Kamakora, a daytrip away from Tokyo, is a magical town filled with temples and shrines. Of all the shrines in the city the Tsurugaoka Hachimangu Shrine is said to be the most important Shinto shrine, dating back to the 11th century. This temple kicked off my day of temple exploration. If you’re only in the Tokyo area and can’t make it to Kyoto, Kamakura is a good alternative option.
The official website writes :
Tsurugaoka Hachimangu was established by Minamoto Yoriyoshi (源 頼義, 988-1075) in 1063. […] He returned to Kamakura, and built a small shrine for the Hachiman kami (the Japanese word for Shinto deities) near the coast to give thanks for success in suppressing the rebellion. The Hachiman kami was regarded as the protector kami of the warrior class.

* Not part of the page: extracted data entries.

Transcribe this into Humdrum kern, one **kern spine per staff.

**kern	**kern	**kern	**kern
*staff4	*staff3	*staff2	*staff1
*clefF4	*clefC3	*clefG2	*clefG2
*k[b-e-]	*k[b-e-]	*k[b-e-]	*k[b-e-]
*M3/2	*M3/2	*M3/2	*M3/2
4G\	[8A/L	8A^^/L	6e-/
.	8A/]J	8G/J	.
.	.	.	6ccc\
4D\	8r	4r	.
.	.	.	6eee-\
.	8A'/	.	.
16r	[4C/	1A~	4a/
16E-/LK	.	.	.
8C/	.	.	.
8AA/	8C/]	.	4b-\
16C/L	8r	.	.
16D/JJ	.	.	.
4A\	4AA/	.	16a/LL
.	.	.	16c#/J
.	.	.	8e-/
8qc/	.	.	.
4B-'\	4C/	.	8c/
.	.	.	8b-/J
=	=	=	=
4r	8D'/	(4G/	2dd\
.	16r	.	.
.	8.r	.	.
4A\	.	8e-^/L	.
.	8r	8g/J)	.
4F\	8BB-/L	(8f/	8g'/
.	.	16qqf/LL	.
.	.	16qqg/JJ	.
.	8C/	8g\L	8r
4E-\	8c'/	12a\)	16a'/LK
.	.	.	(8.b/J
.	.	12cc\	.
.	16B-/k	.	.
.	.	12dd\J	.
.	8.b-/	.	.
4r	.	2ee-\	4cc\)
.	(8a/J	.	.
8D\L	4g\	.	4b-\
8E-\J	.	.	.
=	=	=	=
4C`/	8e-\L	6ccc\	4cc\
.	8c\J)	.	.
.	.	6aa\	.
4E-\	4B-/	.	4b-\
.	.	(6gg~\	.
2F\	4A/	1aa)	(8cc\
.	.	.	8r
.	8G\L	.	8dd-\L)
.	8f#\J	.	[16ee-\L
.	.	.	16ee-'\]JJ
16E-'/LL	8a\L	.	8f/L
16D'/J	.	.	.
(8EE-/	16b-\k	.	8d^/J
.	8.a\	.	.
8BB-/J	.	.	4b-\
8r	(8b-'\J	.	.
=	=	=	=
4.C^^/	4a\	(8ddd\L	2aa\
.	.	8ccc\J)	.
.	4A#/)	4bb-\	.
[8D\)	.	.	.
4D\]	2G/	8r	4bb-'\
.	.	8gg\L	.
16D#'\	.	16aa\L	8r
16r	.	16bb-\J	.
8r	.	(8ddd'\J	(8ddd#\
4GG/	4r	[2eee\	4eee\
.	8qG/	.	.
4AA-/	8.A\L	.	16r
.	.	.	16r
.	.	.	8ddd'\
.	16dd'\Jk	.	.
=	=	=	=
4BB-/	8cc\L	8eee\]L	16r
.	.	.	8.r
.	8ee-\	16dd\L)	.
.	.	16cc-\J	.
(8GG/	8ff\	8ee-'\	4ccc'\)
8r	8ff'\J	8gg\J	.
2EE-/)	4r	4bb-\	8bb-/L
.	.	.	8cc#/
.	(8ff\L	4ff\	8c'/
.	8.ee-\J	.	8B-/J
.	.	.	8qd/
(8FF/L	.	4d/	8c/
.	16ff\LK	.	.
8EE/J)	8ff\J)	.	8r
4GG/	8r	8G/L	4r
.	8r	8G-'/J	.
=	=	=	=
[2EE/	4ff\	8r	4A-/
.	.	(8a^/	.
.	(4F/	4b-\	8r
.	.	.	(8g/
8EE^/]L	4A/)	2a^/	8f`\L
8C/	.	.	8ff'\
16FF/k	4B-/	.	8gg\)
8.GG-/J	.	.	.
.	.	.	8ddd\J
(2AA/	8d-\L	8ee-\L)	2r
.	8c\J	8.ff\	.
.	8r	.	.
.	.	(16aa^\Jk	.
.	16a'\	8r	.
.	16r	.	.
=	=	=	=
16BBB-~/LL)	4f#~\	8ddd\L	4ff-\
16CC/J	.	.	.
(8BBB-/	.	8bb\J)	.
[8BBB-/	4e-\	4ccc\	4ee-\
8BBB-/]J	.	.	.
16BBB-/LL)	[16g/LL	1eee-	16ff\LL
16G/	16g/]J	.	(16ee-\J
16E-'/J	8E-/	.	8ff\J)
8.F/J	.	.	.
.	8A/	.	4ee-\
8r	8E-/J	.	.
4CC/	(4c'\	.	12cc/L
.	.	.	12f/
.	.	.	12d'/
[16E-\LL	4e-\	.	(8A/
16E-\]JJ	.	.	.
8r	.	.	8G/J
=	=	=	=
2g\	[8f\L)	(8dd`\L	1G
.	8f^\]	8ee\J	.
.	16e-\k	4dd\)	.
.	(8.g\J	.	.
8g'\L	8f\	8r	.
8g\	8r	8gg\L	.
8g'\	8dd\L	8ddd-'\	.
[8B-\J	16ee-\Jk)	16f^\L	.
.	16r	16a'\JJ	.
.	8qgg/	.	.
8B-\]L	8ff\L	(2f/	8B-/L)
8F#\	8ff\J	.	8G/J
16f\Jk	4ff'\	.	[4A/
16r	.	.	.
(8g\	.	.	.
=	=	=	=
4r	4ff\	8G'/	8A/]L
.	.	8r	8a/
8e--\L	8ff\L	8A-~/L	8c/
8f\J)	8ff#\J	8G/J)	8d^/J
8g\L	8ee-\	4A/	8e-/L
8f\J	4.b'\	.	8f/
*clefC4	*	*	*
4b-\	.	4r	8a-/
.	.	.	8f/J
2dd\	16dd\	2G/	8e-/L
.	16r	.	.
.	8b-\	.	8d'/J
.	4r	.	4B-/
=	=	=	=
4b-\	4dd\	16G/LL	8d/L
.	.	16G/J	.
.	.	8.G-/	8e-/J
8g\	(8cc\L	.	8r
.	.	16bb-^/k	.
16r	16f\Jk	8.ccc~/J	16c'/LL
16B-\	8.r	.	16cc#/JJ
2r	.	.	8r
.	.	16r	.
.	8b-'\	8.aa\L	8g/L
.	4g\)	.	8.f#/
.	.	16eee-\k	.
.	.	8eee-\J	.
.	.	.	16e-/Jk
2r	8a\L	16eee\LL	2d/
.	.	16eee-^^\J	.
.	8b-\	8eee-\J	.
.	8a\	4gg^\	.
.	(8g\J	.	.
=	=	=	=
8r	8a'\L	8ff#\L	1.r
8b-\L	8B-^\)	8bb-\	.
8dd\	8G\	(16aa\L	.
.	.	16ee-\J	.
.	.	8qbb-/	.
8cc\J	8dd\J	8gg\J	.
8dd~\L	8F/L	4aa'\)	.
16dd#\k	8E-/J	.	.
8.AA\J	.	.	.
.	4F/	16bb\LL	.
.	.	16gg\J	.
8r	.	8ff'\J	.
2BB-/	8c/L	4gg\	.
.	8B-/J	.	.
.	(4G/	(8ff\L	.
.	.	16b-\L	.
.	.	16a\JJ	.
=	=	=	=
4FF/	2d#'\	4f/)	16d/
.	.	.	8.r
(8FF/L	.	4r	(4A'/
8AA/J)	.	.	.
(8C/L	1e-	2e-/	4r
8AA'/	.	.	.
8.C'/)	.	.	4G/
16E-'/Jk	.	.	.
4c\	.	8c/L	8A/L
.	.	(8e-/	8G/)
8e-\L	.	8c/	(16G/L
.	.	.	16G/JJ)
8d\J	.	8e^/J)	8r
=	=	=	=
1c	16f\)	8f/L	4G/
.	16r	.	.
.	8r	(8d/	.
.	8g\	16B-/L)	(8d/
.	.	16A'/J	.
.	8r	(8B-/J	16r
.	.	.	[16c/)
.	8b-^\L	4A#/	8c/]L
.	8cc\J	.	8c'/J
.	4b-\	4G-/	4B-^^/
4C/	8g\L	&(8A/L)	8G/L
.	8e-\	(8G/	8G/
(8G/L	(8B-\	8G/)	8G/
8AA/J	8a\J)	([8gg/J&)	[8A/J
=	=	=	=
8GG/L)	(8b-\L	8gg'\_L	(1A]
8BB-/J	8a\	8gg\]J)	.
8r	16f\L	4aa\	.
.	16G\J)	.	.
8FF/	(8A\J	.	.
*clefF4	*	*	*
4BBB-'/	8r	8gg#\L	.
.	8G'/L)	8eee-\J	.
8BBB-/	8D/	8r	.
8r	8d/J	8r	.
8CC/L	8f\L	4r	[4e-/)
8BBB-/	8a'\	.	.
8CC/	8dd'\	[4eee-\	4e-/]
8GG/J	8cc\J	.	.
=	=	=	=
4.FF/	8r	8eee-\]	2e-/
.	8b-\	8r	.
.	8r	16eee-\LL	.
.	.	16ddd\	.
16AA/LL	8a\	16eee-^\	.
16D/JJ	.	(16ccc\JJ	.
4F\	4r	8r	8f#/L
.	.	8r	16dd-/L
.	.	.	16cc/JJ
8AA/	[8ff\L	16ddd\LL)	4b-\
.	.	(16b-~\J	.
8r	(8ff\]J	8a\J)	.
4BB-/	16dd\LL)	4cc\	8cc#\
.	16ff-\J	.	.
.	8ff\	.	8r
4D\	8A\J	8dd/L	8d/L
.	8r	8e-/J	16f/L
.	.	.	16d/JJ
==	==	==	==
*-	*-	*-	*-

The current Tsurugaoka Hachimangu owes its origins to Yoriyoshi’s descendant, Minamoto Yoritomo (源 頼朝, 1147-1199), head of the Minamoto clan. Yoritomo came to Kamakura in 1180 to raise the flag of revolt against the Taira clan which had come to dominate Japanese politics in Kyoto especially after 1160. The reason Yoritomo chose Kamakura as his base was because it was here that his great ancestor had successfully put down the 1063 rebellion. He moved the shrine to the present site and built a more magnificent shrine. This new shrine was called Tsurugaoka Wakamiya (鶴岡若宮), which means the new shrine at Tsurugaoka. […]
Yoritomo developed Kamakura as his capital city, and set Tsurugaoka Hachimangu in the centre of the city. While Kamakura was the capital city of Japan, Tsurugaoka Hachimangu played an important role not only as a religious authority where the shogunate held many majestic rituals, but also served as the political centre of the realm.
Tsurugaoka Hachimangu was founded on Yoritomo’s faith and respect for his ancestors’ achievements. Yoritomo’s devotional to Tsurugaoka Hachimangu was deemed to be an ideal to which subsequent shoguns and samurai should aspire. Subsequent shoguns and their followers worshipped Tsurugaoka Hachimangu as Yoritomo had done, and built shrines for Hachiman kami throughout Japan. […]
The current main shrine is a typical example of Edo shrine architecture; it was constructed in 1828. The Wakamiya shrine was restored in 1624, and both thrived owing to the lavish support of the Tokugawa shogunate. Both of these buildings are designated as nationally important cultural properties. Today, Kamakura is famous for its many historical sites and places of beauty. Tsurugaoka Hachimangu is still located at the centre of Kamakura, attracting the respect and the faith of so many.